Friday, September 23, 2011

a mechanical or a pig heart

Yesterday R and I met with a cardiac surgeon to discuss my heart. The aortic and mitral valves need to be replaced. These are the intake and output valves on the engine. I know the actual anatomical working isn't  that simplistic, but visualizing it like this helps me understand what’s going on in a way that the words atrium and diastolic don’t.

I  knew that I needed the valves replaced before seeing the surgeon so I wasn’t knocked off my chair by the news. We met with him to discuss options. Namely, what to replace my currently dysfunctional valves with: a tissue (pig) valve or a mechanical valve.

The advantage of the tissue valve is that it mimics the human valve best. When a tissue valve starts to degenerate, the process is gradual. I would get short of breath, etc. I would have all the symptoms I’m experiencing now and know that it was time to have surgery again.

That’s the disadvantage of a tissue valve. I would need to have my chest sawn open again in less than ten years. I’ve already had this done once. I’m not looking forward to having it done again. I don’t know that I’m up for a third date.

However, a tissue valve would be the best bet for a woman who still intended to have babies, which is not my case. That the doctor even mentioned babies was sort of cute.
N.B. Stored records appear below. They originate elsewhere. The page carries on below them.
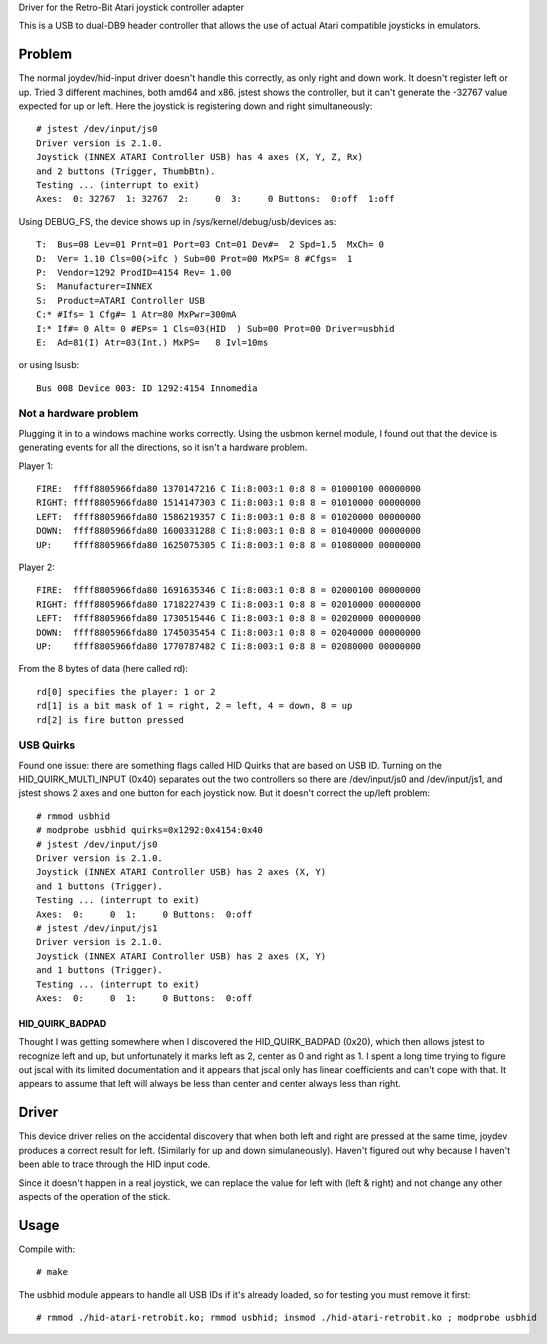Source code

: Driver for the Retro-Bit Atari joystick controller adapter

This is a USB to dual-DB9 header controller that allows the use of actual Atari
compatible joysticks in emulators.


Problem
=======

The normal joydev/hid-input driver doesn't handle this correctly, as only right
and down work.  It doesn't register left or up.  Tried 3 different machines,
both amd64 and x86.  jstest shows the controller, but it can't generate the
-32767 value expected for up or left.  Here the joystick is registering down
and right simultaneously::

    # jstest /dev/input/js0 
    Driver version is 2.1.0.
    Joystick (INNEX ATARI Controller USB) has 4 axes (X, Y, Z, Rx)
    and 2 buttons (Trigger, ThumbBtn).
    Testing ... (interrupt to exit)
    Axes:  0: 32767  1: 32767  2:     0  3:     0 Buttons:  0:off  1:off 

Using DEBUG_FS, the device shows up in /sys/kernel/debug/usb/devices as::

    T:  Bus=08 Lev=01 Prnt=01 Port=03 Cnt=01 Dev#=  2 Spd=1.5  MxCh= 0
    D:  Ver= 1.10 Cls=00(>ifc ) Sub=00 Prot=00 MxPS= 8 #Cfgs=  1
    P:  Vendor=1292 ProdID=4154 Rev= 1.00
    S:  Manufacturer=INNEX
    S:  Product=ATARI Controller USB
    C:* #Ifs= 1 Cfg#= 1 Atr=80 MxPwr=300mA
    I:* If#= 0 Alt= 0 #EPs= 1 Cls=03(HID  ) Sub=00 Prot=00 Driver=usbhid
    E:  Ad=81(I) Atr=03(Int.) MxPS=   8 Ivl=10ms

or using lsusb::

    Bus 008 Device 003: ID 1292:4154 Innomedia 

Not a hardware problem
----------------------

Plugging it in to a windows machine works correctly.  Using the usbmon
kernel module, I found out that the device is generating events for all the
directions, so it isn't a hardware problem.

Player 1::

    FIRE:  ffff8805966fda80 1370147216 C Ii:8:003:1 0:8 8 = 01000100 00000000
    RIGHT: ffff8805966fda80 1514147303 C Ii:8:003:1 0:8 8 = 01010000 00000000
    LEFT:  ffff8805966fda80 1586219357 C Ii:8:003:1 0:8 8 = 01020000 00000000
    DOWN:  ffff8805966fda80 1600331288 C Ii:8:003:1 0:8 8 = 01040000 00000000
    UP:    ffff8805966fda80 1625075305 C Ii:8:003:1 0:8 8 = 01080000 00000000

Player 2::

    FIRE:  ffff8805966fda80 1691635346 C Ii:8:003:1 0:8 8 = 02000100 00000000
    RIGHT: ffff8805966fda80 1718227439 C Ii:8:003:1 0:8 8 = 02010000 00000000
    LEFT:  ffff8805966fda80 1730515446 C Ii:8:003:1 0:8 8 = 02020000 00000000
    DOWN:  ffff8805966fda80 1745035454 C Ii:8:003:1 0:8 8 = 02040000 00000000
    UP:    ffff8805966fda80 1770787482 C Ii:8:003:1 0:8 8 = 02080000 00000000

From the 8 bytes of data (here called rd)::

    rd[0] specifies the player: 1 or 2
    rd[1] is a bit mask of 1 = right, 2 = left, 4 = down, 8 = up
    rd[2] is fire button pressed

USB Quirks
----------

Found one issue: there are something flags called HID Quirks that are based
on USB ID.  Turning on the HID_QUIRK_MULTI_INPUT (0x40) separates out the two
controllers so there are /dev/input/js0 and /dev/input/js1, and jstest shows 2
axes and one button for each joystick now.  But it doesn't correct the up/left
problem::

    # rmmod usbhid
    # modprobe usbhid quirks=0x1292:0x4154:0x40
    # jstest /dev/input/js0 
    Driver version is 2.1.0.
    Joystick (INNEX ATARI Controller USB) has 2 axes (X, Y)
    and 1 buttons (Trigger).
    Testing ... (interrupt to exit)
    Axes:  0:     0  1:     0 Buttons:  0:off
    # jstest /dev/input/js1 
    Driver version is 2.1.0.
    Joystick (INNEX ATARI Controller USB) has 2 axes (X, Y)
    and 1 buttons (Trigger).
    Testing ... (interrupt to exit)
    Axes:  0:     0  1:     0 Buttons:  0:off

HID_QUIRK_BADPAD
................

Thought I was getting somewhere when I discovered the HID_QUIRK_BADPAD (0x20),
which then allows jstest to recognize left and up, but unfortunately it marks
left as 2, center as 0 and right as 1.  I spent a long time trying to figure
out jscal with its limited documentation and it appears that jscal only has
linear coefficients and can't cope with that.  It appears to assume that left
will always be less than center and center always less than right.


Driver
======

This device driver relies on the accidental discovery that when both left and
right are pressed at the same time, joydev produces a correct result for left.
(Similarly for up and down simulaneously).  Haven't figured out why because
I haven't been able to trace through the HID input code.

Since it doesn't happen in a real joystick, we can replace the value for left
with (left & right) and not change any other aspects of the operation of the
stick.


Usage
=====

Compile with::

    # make

The usbhid module appears to handle all USB IDs if it's already loaded, so for
testing you must remove it first::

    # rmmod ./hid-atari-retrobit.ko; rmmod usbhid; insmod ./hid-atari-retrobit.ko ; modprobe usbhid

The mechanical valve unfortunately looks like something that belongs in a gasoline-operated lawnmower. I admit I’m not mechanically inclined. Two plastic flippy lids that open and shut inside a ring don’t instil me with confidence. And I should get two of these in my heart? I don’t know.
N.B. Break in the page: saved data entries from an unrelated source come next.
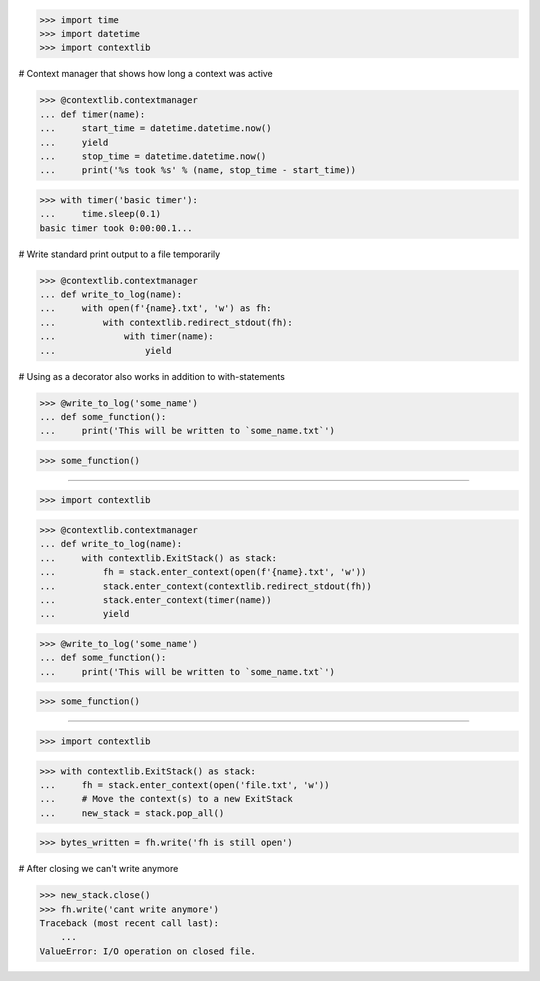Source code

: >>> import time
>>> import datetime
>>> import contextlib

# Context manager that shows how long a context was active

>>> @contextlib.contextmanager
... def timer(name):
...     start_time = datetime.datetime.now()
...     yield
...     stop_time = datetime.datetime.now()
...     print('%s took %s' % (name, stop_time - start_time))

>>> with timer('basic timer'):
...     time.sleep(0.1)
basic timer took 0:00:00.1...

# Write standard print output to a file temporarily

>>> @contextlib.contextmanager
... def write_to_log(name):
...     with open(f'{name}.txt', 'w') as fh:
...         with contextlib.redirect_stdout(fh):
...             with timer(name):
...                 yield

# Using as a decorator also works in addition to with-statements

>>> @write_to_log('some_name')
... def some_function():
...     print('This will be written to `some_name.txt`')

>>> some_function()

------------------------------------------------------------------------------

>>> import contextlib


>>> @contextlib.contextmanager
... def write_to_log(name):
...     with contextlib.ExitStack() as stack:
...         fh = stack.enter_context(open(f'{name}.txt', 'w'))
...         stack.enter_context(contextlib.redirect_stdout(fh))
...         stack.enter_context(timer(name))
...         yield

>>> @write_to_log('some_name')
... def some_function():
...     print('This will be written to `some_name.txt`')

>>> some_function()

------------------------------------------------------------------------------

>>> import contextlib

>>> with contextlib.ExitStack() as stack:
...     fh = stack.enter_context(open('file.txt', 'w'))
...     # Move the context(s) to a new ExitStack
...     new_stack = stack.pop_all()

>>> bytes_written = fh.write('fh is still open')

# After closing we can't write anymore

>>> new_stack.close()
>>> fh.write('cant write anymore')
Traceback (most recent call last):
    ...
ValueError: I/O operation on closed file.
In order to keep a mechanical valve functioning, I’ll have to take a blood thinner which will turn me into a walking bruise. Believe me, at the rate that I walk into doorframes and trip, it will. Not that a bruise would kill me. But a hemorrhage could.

The advantage of a mechanical valve is that it doesn’t deteriorate. I wouldn’t need surgery again. At least not to replace the valves. If a mechanical valve stops opening and shutting, there’s no time to do surgery again. From one minute to the next, the heart stops. The doctor assured me that was a rare case scenario. I was the one who brought it up, not him.

Basically, my decision will be between living with anti-coagulants or looking forward to another heart surgery. Assuming that I live another 10 years and that this surgery goes well. Knock on wood.

1 comment:

  1. Whoah Alice. Those are some choices you have there. Thinking of you.